PROBLEM TO SOLVE: Every record below should be printed again exactly, with its pictures removed.
□ □ □ □ □
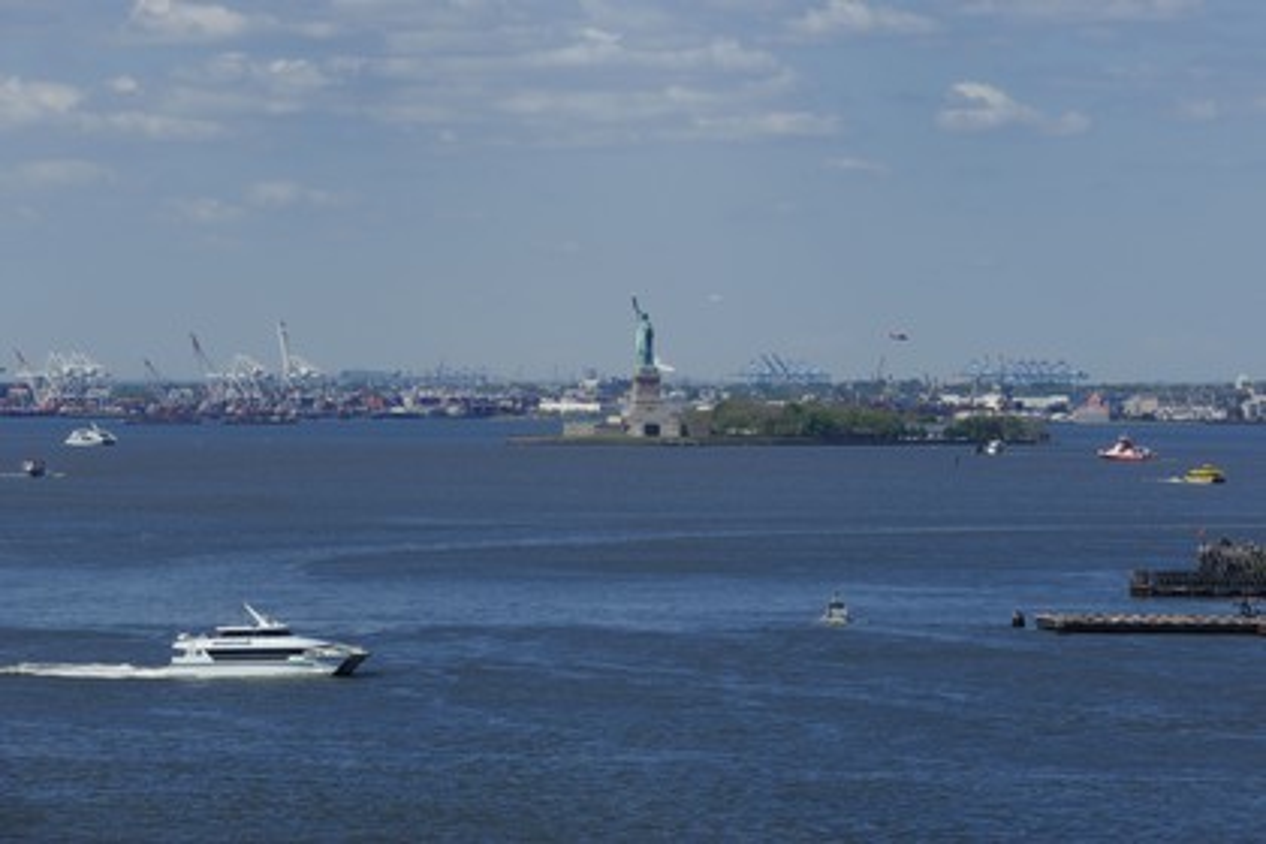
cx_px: 633
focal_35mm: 200
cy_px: 422
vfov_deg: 6.9
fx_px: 7033
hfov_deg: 10.3
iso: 200
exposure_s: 1/200
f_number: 14
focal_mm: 200
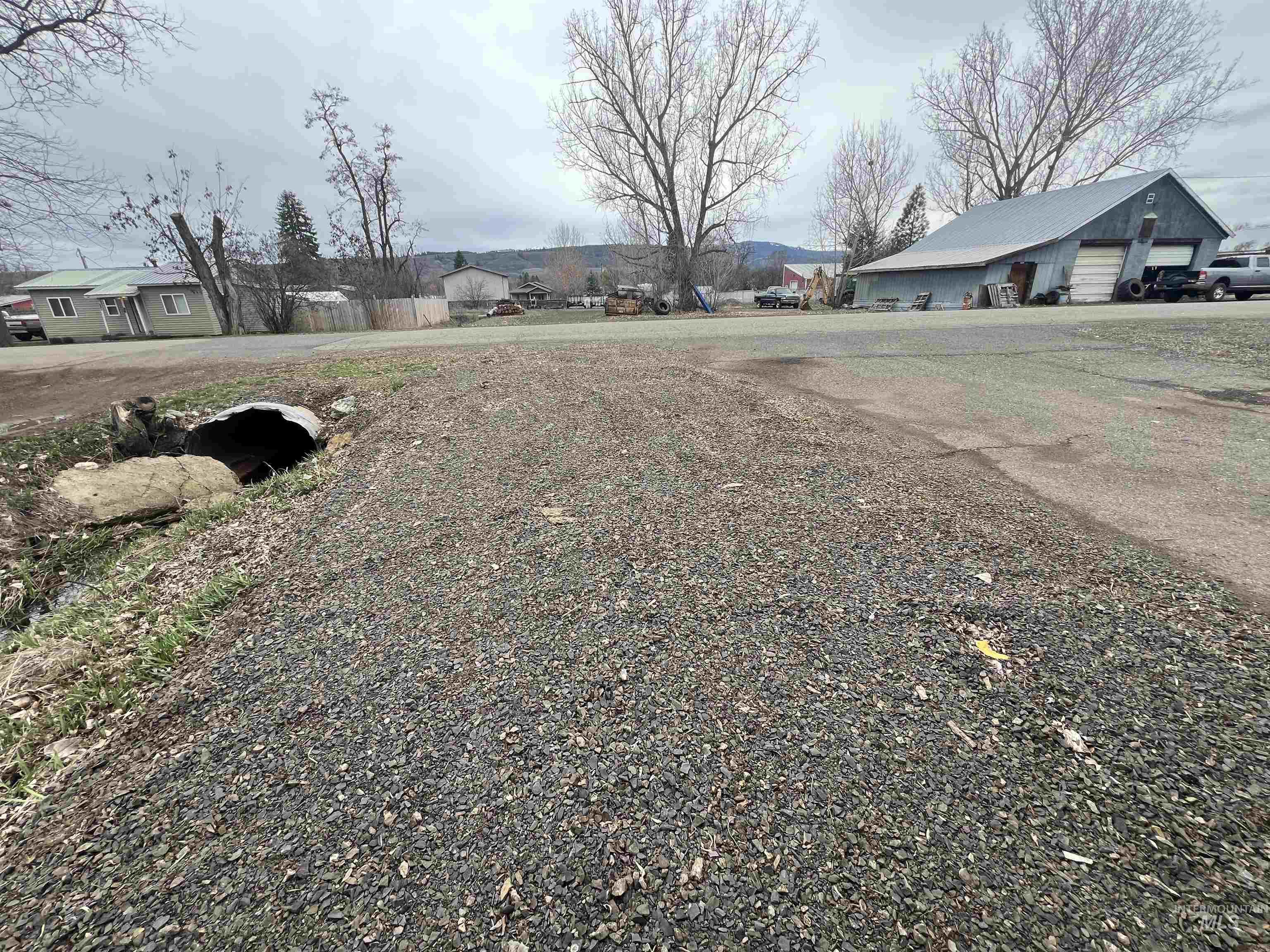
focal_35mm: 13
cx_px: 635
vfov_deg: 89.9
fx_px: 477
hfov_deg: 106.2
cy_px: 476
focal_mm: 1.57
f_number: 1.8
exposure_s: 1/110
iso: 32
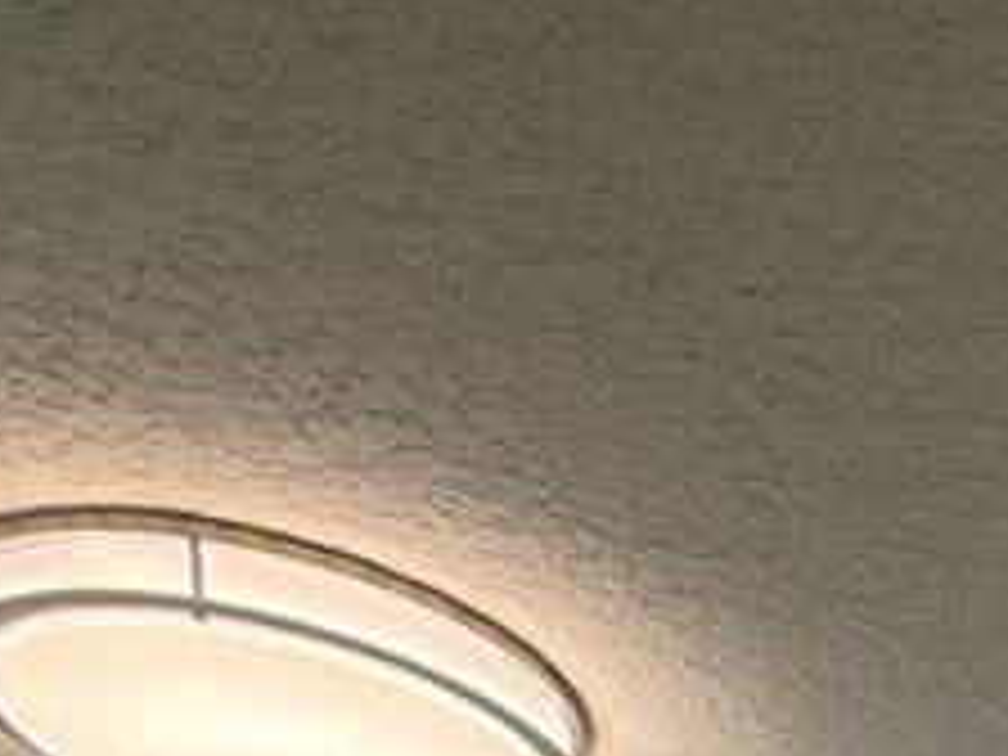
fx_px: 2912
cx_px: 2304
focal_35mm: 100
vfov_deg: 9.9
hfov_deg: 14.4
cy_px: 2462
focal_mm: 2.22
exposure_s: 1/120
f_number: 2.2
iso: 64
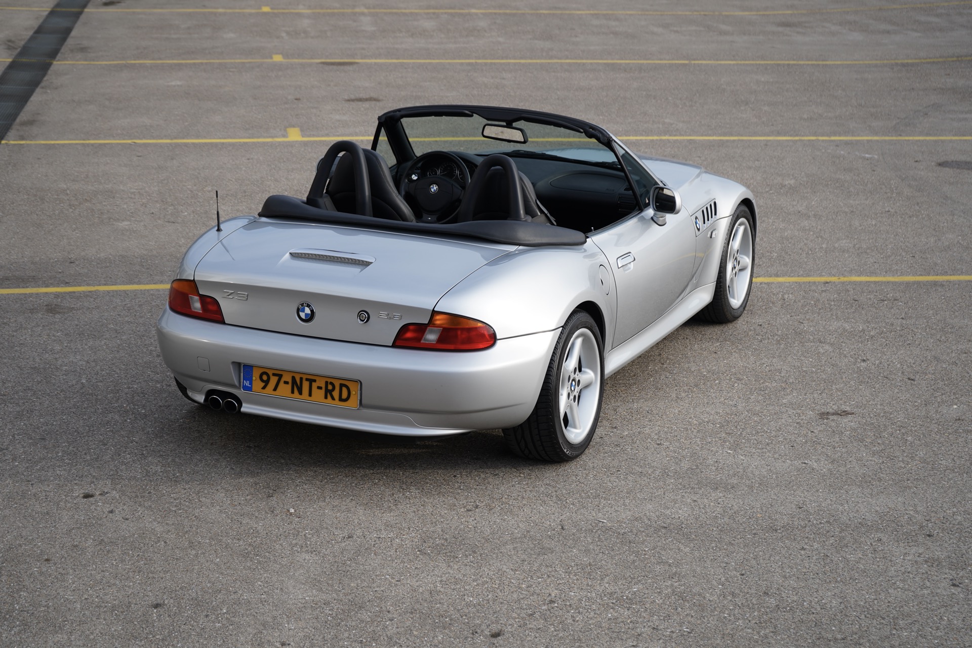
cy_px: 324
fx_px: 1890
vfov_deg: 19.5
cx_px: 486
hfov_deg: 28.8
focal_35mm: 70
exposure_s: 1/200
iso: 100
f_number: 6.3
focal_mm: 70
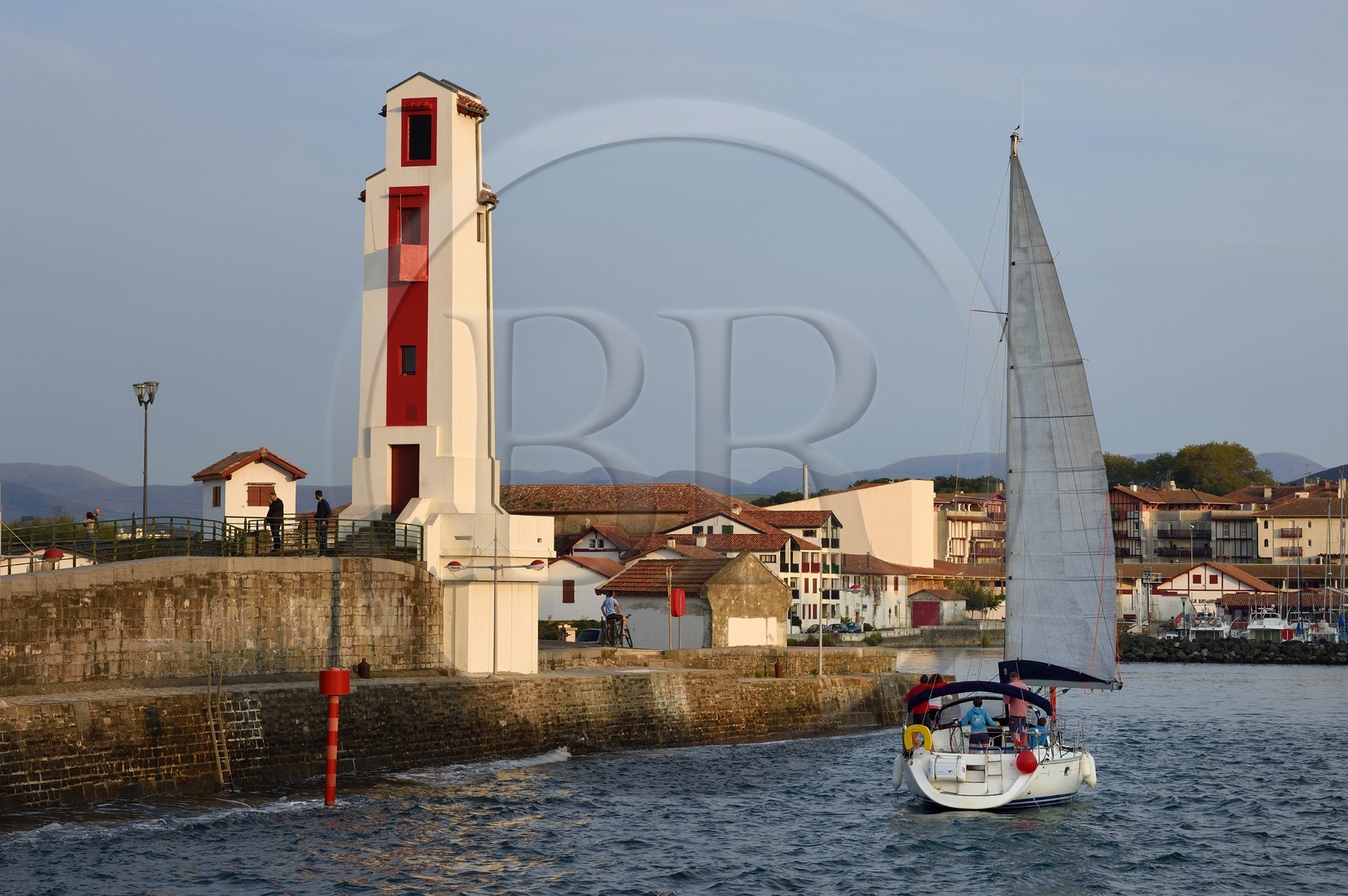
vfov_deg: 12.4
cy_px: 448
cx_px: 674
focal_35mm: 110
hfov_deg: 18.6
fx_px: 4115
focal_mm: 110
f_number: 10
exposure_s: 1/200
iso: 200
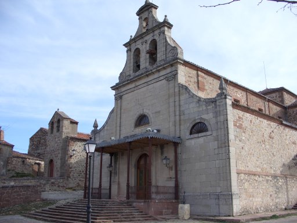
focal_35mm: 33
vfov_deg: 42.9
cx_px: 148
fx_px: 283
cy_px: 112
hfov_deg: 55.4
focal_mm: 7.1
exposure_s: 1/400
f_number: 3.5
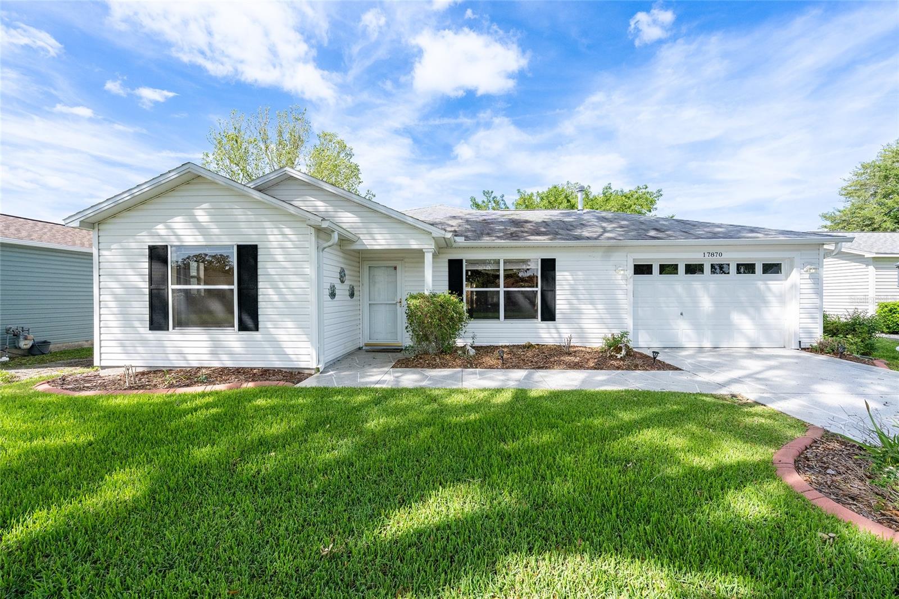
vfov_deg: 81.2
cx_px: 450
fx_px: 350
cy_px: 300
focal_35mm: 14
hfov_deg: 104.3
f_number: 7.1
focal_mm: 14
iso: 1250
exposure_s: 1/2500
□ □ □ □ □
FINISHED EXERCISE:
cx_px: 633
focal_35mm: 200
cy_px: 422
vfov_deg: 6.9
fx_px: 7033
hfov_deg: 10.3
iso: 200
exposure_s: 1/200
f_number: 14
focal_mm: 200
focal_35mm: 13
cx_px: 635
vfov_deg: 89.9
fx_px: 477
hfov_deg: 106.2
cy_px: 476
focal_mm: 1.57
f_number: 1.8
exposure_s: 1/110
iso: 32
fx_px: 2912
cx_px: 2304
focal_35mm: 100
vfov_deg: 9.9
hfov_deg: 14.4
cy_px: 2462
focal_mm: 2.22
exposure_s: 1/120
f_number: 2.2
iso: 64
cy_px: 324
fx_px: 1890
vfov_deg: 19.5
cx_px: 486
hfov_deg: 28.8
focal_35mm: 70
exposure_s: 1/200
iso: 100
f_number: 6.3
focal_mm: 70
vfov_deg: 12.4
cy_px: 448
cx_px: 674
focal_35mm: 110
hfov_deg: 18.6
fx_px: 4115
focal_mm: 110
f_number: 10
exposure_s: 1/200
iso: 200
focal_35mm: 33
vfov_deg: 42.9
cx_px: 148
fx_px: 283
cy_px: 112
hfov_deg: 55.4
focal_mm: 7.1
exposure_s: 1/400
f_number: 3.5
vfov_deg: 81.2
cx_px: 450
fx_px: 350
cy_px: 300
focal_35mm: 14
hfov_deg: 104.3
f_number: 7.1
focal_mm: 14
iso: 1250
exposure_s: 1/2500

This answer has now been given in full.